Kidney stones affect reproductive health in all genders.
Because they can be trapped in the ureter, stones can prevent anyone from sexual pleasure as well as echo burning sensations similar to those caused by an STI.
Contrary to popular belief, kidney stones rely more on environmental factors rather than genetics. When I explained my grandmother and my father both had a fair amount of kidney stones in their lives, Dr. Rice explained, “When you live together, you have the same exposure to well water, so in some people, it’s about drinking minerals.” In other words, kidney stones are often caused by lifestyle through hydration and diet than anything else.
However, those who pass stones when they’re children, often have a metabolic disorder. According to the National Kidney Foundation, kidney stones in children can indicate serious health problems, including hypertension and diabetes.
“As long as you’re keeping yourself hydrated and practice a healthy diet, you may not be as predisposed as you think,” she added.
The type of diet you follow depends on the types of stones you experience, Dr. Rice mentioned. If you’re drinking green juices all the time, beware of oxalate-calcium kidney stones. In addition to lots of water, she recommends the overall population to follow a low-oxalate diet.

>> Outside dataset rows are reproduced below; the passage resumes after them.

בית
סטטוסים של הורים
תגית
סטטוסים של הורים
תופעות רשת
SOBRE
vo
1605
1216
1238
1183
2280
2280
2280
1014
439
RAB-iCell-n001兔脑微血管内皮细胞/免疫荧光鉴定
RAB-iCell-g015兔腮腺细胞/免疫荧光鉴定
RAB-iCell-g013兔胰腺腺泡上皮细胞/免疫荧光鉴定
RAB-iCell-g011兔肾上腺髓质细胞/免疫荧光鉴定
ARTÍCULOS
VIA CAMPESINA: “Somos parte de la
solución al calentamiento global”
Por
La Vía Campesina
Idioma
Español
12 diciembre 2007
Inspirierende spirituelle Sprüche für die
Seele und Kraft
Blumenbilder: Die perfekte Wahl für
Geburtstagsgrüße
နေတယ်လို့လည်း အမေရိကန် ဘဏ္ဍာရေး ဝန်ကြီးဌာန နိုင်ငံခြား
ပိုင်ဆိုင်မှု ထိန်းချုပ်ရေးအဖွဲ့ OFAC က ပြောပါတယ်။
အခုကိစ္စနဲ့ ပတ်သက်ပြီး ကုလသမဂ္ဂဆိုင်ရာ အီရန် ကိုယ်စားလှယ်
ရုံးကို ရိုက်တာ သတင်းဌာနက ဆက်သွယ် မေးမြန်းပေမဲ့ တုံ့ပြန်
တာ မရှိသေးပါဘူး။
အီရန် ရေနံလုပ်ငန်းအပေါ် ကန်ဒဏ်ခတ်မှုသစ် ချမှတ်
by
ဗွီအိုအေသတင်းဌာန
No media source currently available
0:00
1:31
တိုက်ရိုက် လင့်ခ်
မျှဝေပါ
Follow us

High-oxalate foods, according to the Cleveland Clinic, include kale, beets, potato chips, French fries, and nuts. Oxalates work with calcium to absorb minerals and form kidney stones.
Women’s Health Magazine reports other types of kidney stones include struvite, uric acid, and cystine stones. While there are treatment options for removing kidney stones, such as ureteroscopy, different types of lithotripsy, and even kidney removal in rare, extreme cases, the biggest factor comes down to lifestyle habits.
“The American diet has so much sodium, and sodium can contribute to stones,” she adds. “Citrate is actually protective for many types of stones. A common over-the-counter remedy is to add lemon slices or lemon juice to their water.”
Additionally, Prevention Magazine recommends exercising regularly, removing soda from your diet, consuming protein in moderation, and drinking coffee to further decrease your risk of stones developing in your gut.
So how do you know when you have a kidney stone? Dr. Rice explained there are three major “go-to-the-emergency-room-now” symptoms to look out for. The first is uncontrolled pain specifically in the back or on a side, the second is fever, and the third is the inability to urinate for several hours.
“If you’re ever not peeing for a period of time, I tell people in my office, it’s six hours,” she said. “The textbook says eight hours, but listen you’re better safe than sorry. You could be someone born with one kidney and [suddenly] your only ureter is blocked. Or both ureters could be blocked and if you’re not making urine, you’re not getting toxins out of your body.”